Postischemic EHW recovered to 67 +/- 5% (controls) and 64 +/- 6% (Cila) of the preischemic value. Addition of PMN severely depressed recovery of EHW (39 +/- 2%) and NO release (39 +/- 6% of the preischemic value). Simultaneously, ischemia led to a substantial increase in postcapillary PMN adhesion (from 21 +/- 5 to 172 +/- 27 PMN/mm2 surface) and CD11b-expression of the recovered PMN (3-fold). Cila attenuated postischemic PMN adhesion (83 +/- 52 PMN/mm2) and activation of PMN, whereas it improved recovery of work performance (64 +/- 4%) and NO release (65 +/- 4%) in the presence of PMN. Conversely, NOLAG increased PMN adhesion (284 +/- 40 PMN/mm2) and myocardial injury. We conclude that ACE-inhibition prevents leukocyte dependent reperfusion injury mainly by inhibition of postcapillary leukocyte adhesion. The effect may be mediated by NO, given the proadhesive effect of NOLAG.
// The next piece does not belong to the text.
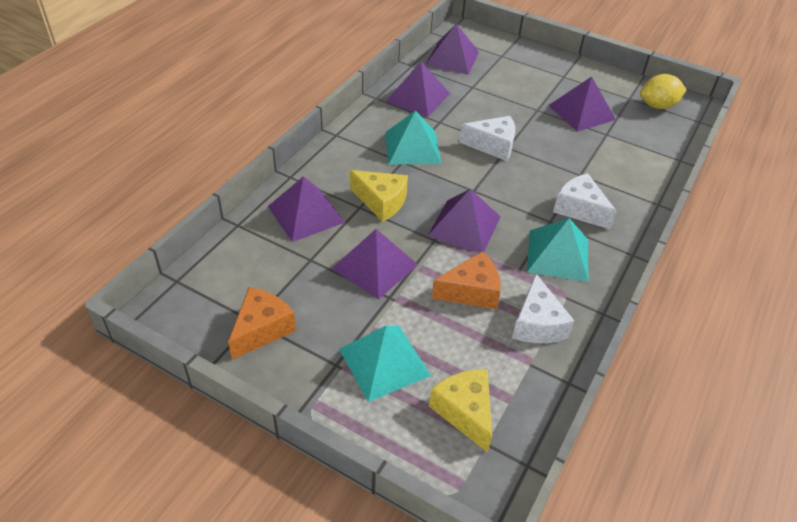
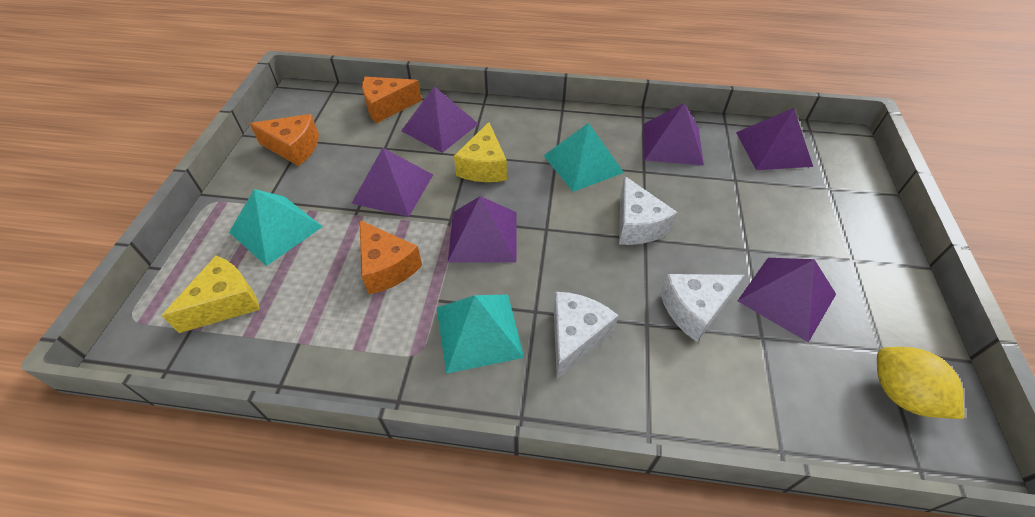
camera: 70 degrees right, 5 degrees up
white cheese [512,274,574,343] -> white cheese moved to [660,274,744,342]
none -> orange cheese [362,77,422,123]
滞留于微血管床的多形核白细胞(PMN)可导致缺血后心肌再灌注损伤。由于已有报道称血管紧张素转换酶(ACE)抑制对再灌注损伤具有有益作用,我们研究了西拉普利拉对离体豚鼠心脏中PMN依赖性再灌注损伤的影响。
心脏(每组n = 5)经历15分钟的缺血。此后立即将一剂PMN注入冠状动脉系统。测量心脏外部做功(EHW)和总心脏一氧化氮释放量。为进行显微镜评估,心脏在缺血后接受罗丹明6G标记的PMN,5分钟后停跳,并进一步用异硫氰酸荧光素葡聚糖(0.1%)灌注。通过荧光显微镜评估滞留PMN的定位。通过对PMN冠状动脉灌注前后粘附分子CD11b的流式细胞术分析研究白细胞活化情况。使用ACE抑制剂西拉普利拉(Cila,2微摩尔)和一氧化氮合酶抑制剂硝基-L-精氨酸(NOLAG,10微摩尔)来调节心脏的一氧化氮生成。
缺血后EHW恢复至缺血前值的67±5%(对照组)和64±6%(Cila组)。添加PMN严重抑制了EHW的恢复(39±2%)和一氧化氮释放(缺血前值的39±6%)。同时,缺血导致毛细血管后PMN粘附显著增加(从21±5至172±27个PMN/mm²表面)以及恢复的PMN的CD11b表达增加(3倍)。Cila减轻了缺血后PMN的粘附(83±52个PMN/mm²)和PMN的活化,而在存在PMN的情况下改善了做功性能的恢复(64±4%)和一氧化氮释放(65±4%)。相反,NOLAG增加了PMN的粘附(284±40个PMN/mm²)和心肌损伤。我们得出结论,ACE抑制主要通过抑制毛细血管后白细胞粘附来预防白细胞依赖性再灌注损伤。鉴于NOLAG的促粘附作用,该效应可能由一氧化氮介导。